At mile 20 – as you know, the halfway point – the wheels came off. I was still on target for a 3:15 marathon with the GPS saying my average was a 7:31 pace though. I was unglued and staring at the tall bridge that takes you back west onto Roanoke Island and the town of Manteo. My first year here, I walked that bridge. My second year, I ran up it like it was nothing. I questioned whether I could run it this time. I did, by looking straight down so as not to see how much of it was still ahead of me. I was running 8:30’s, then 9:00’s, then even slower. On the long straightaway into Manteo, I stopped to walk a few steps. Both legs buckled a la Paula Newbie Frazier and I went dizzy for just a sec. Whoa. It was hot, and my heart rate was racing. Walk to that 24 mi sign and then you can start running again.


I was now merely jogging and suffering miserably. I was however aware that the shoulder had not bothered me since I started the run 24 miles ago. I fixed it! The perfect cure to an ailment. Just run a marathon!


I ran by some spectator friends of Angie’s and mumbled “not feeling so swift” and they later told Angie I looked really pale. I saw Angie with about .25 miles to go and didn’t have the strength to smile or wave or anything. I distinctly remember clenching my teeth in pain at that point.

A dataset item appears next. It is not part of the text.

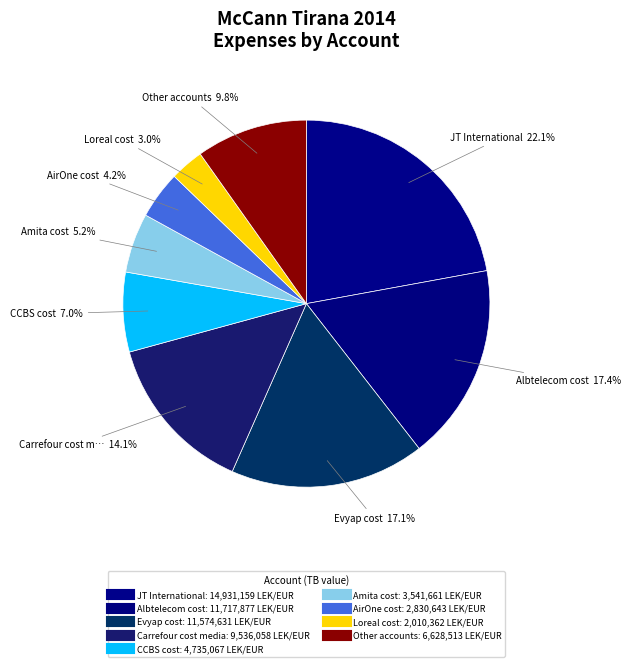

What is the largest slice in the pie chart?

JT International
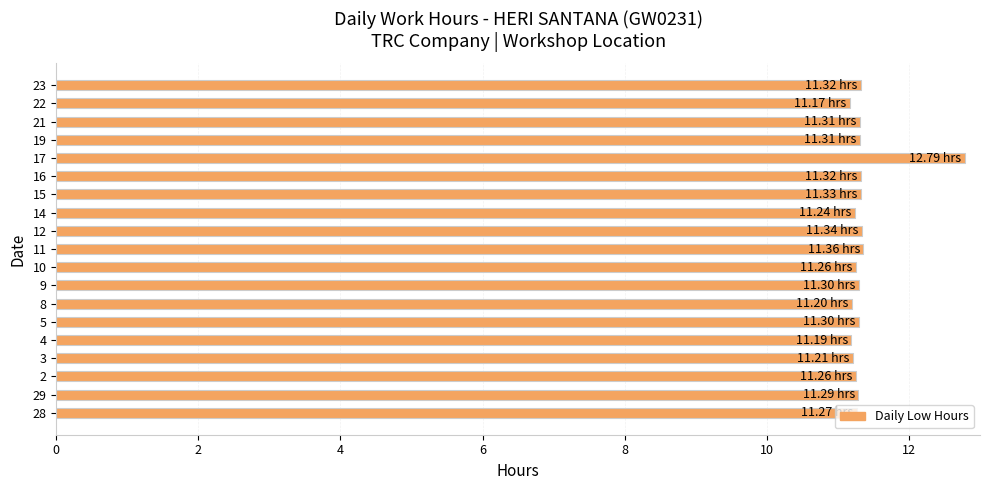

Which has a higher value, 17 or 11?

17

I crossed the line at 3:25:21, an 11 minute PR, and bent over in pain. A volunteer put her arms around me and before she could even ask I said, “I’m alright.” She said, “I know, but this is my job and let’s walk together.” She would not let me go, and helped me get the finisher medal on, the chip strap off, some water, and over to the food tent. I let a peanut butter sandwich hang in my mouth and sat on the asphalt for a while.


I had a thought during the grueling marathon leg of my Ironman earlier this year: if, when I did this fall marathon, I thought for once that doing “just a” marathon was tough or that it hurt I would personally kick my own butt. I have to admit, lately I’ve had the perception that after an Ironman, there isn’t much to a plain old marathon. That’s all wrong. A marathon still requires a badass chunk of respect to take on.


Oh yeah, and the shoulder pain came back immediately. I think I had forgotten that pain when other pains started in other regions of the body.